**Passage:**
Given an unordered list of values like
a = [5, 1, 2, 2, 4, 3, 1, 2, 3, 1, 1, 5, 2]
How can I get the frequency of each value that appears in the list, like so?
# `a` has 4 instances of `1`, 4 of `2`, 2 of `3`, 1 of `4,` 2 of `5`
b = [4, 4, 2, 1, 2] # expected output
In Python 2.7 (or newer), you can use collections.Counter:
>>> import collections
>>> a = [5, 1, 2, 2, 4, 3, 1, 2, 3, 1, 1, 5, 2]
>>> counter = collections.Counter(a)
>>> counter
Counter({1: 4, 2: 4, 5: 2, 3: 2, 4: 1})
>>> counter.values()
dict_values([2, 4, 4, 1, 2])
>>> counter.keys()
dict_keys([5, 1, 2, 4, 3])
>>> counter.most_common(3)
[(1, 4), (2, 4), (5, 2)]
>>> dict(counter)
{5: 2, 1: 4, 2: 4, 4: 1, 3: 2}
>>> # Get the counts in order matching the original specification,
>>> # by iterating over keys in sorted order
>>> [counter[x] for x in sorted(counter.keys())]
[4, 4, 2, 1, 2]
If you are using Python 2.6 or older, you can download an implementation here.

**Supplied data:**
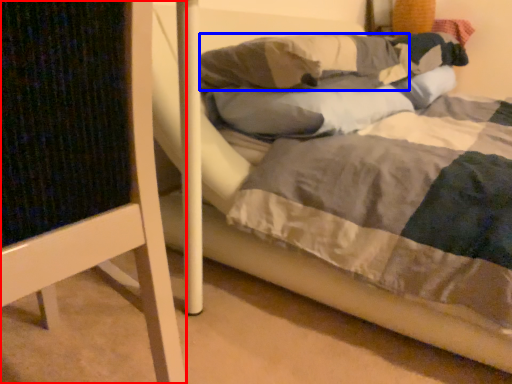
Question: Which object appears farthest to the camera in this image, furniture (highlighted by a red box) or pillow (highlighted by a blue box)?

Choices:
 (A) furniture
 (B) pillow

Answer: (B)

==

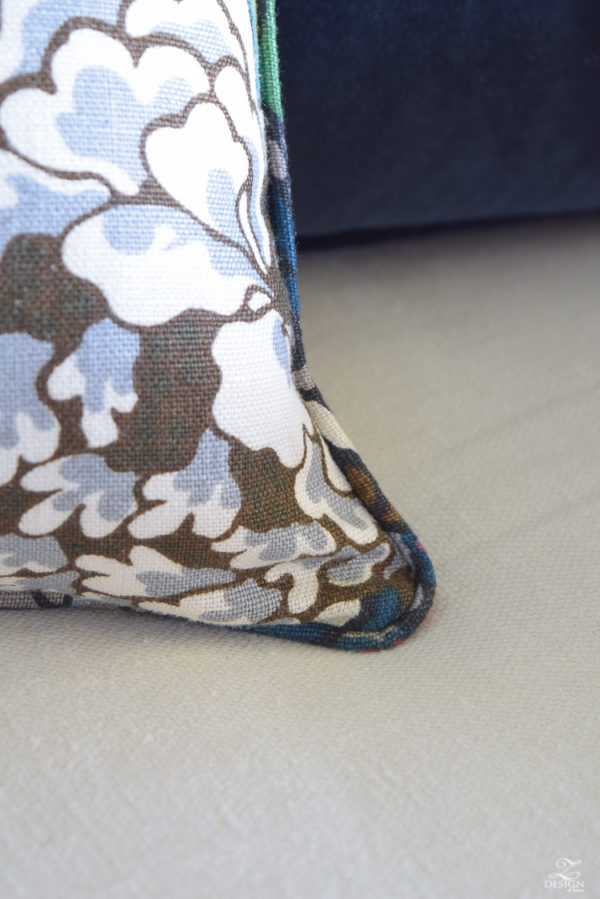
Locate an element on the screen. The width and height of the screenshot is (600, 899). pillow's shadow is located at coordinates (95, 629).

...

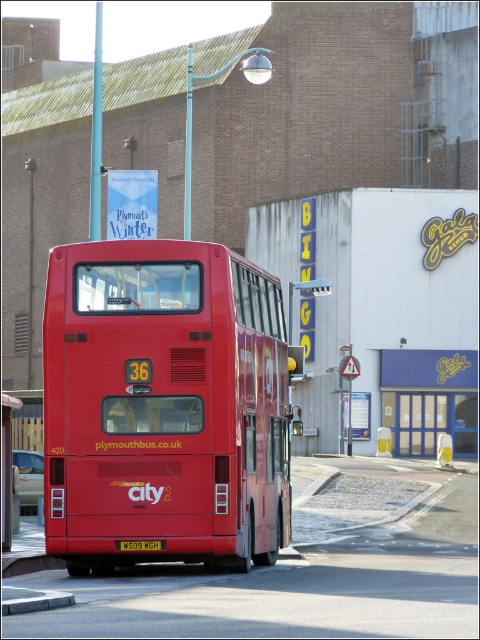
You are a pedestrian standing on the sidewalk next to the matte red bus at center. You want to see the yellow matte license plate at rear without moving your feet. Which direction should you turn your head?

**What you will do:**
(a) List each distinct method that the passage on counting list values calls on the counter object.
(b) Continue the passage on counting list values from its final sentence onward.

**Answers given:**
(a) values(), keys(), most_common()

(b)
If the list is sorted, you can use groupby from the itertools standard library (if it isn't, you can just sort it first, although this takes O(n lg n) time):
from itertools import groupby
a = [5, 1, 2, 2, 4, 3, 1, 2, 3, 1, 1, 5, 2]
[len(list(group)) for key, group in groupby(sorted(a))]
Output:
[4, 4, 2, 1, 2]
Python 2.7+ introduces Dictionary Comprehension. Building the dictionary from the list will get you the count as well as get rid of duplicates.
>>> a = [1,1,1,1,2,2,2,2,3,3,4,5,5]
>>> d = {x:a.count(x) for x in a}
>>> d
{1: 4, 2: 4, 3: 2, 4: 1, 5: 2}
>>> a, b = d.keys(), d.values()
>>> a
[1, 2, 3, 4, 5]
>>> b
[4, 4, 2, 1, 2]
Count the number of appearances manually by iterating through the list and counting them up, using a collections.defaultdict to track what has been seen so far:
from collections import defaultdict
appearances = defaultdict(int)
for curr in a:
appearances[curr] += 1
In Python 2.7+, you could use collections.Counter to count items
>>> a = [1,1,1,1,2,2,2,2,3,3,4,5,5]
>>>
>>> from collections import Counter
>>> c=Counter(a)
>>>
>>> c.values()
[4, 4, 2, 1, 2]
>>>
>>> c.keys()
[1, 2, 3, 4, 5]
Counting the frequency of elements is probably best done with a dictionary:
b = {}
for item in a:
b[item] = b.get(item, 0) + 1
To remove the duplicates, use a set:
a = list(set(a))
You can do this:
import numpy as np
a = [1,1,1,1,2,2,2,2,3,3,4,5,5]
np.unique(a, return_counts=True)
Output:
(array([1, 2, 3, 4, 5]), array([4, 4, 2, 1, 2], dtype=int64))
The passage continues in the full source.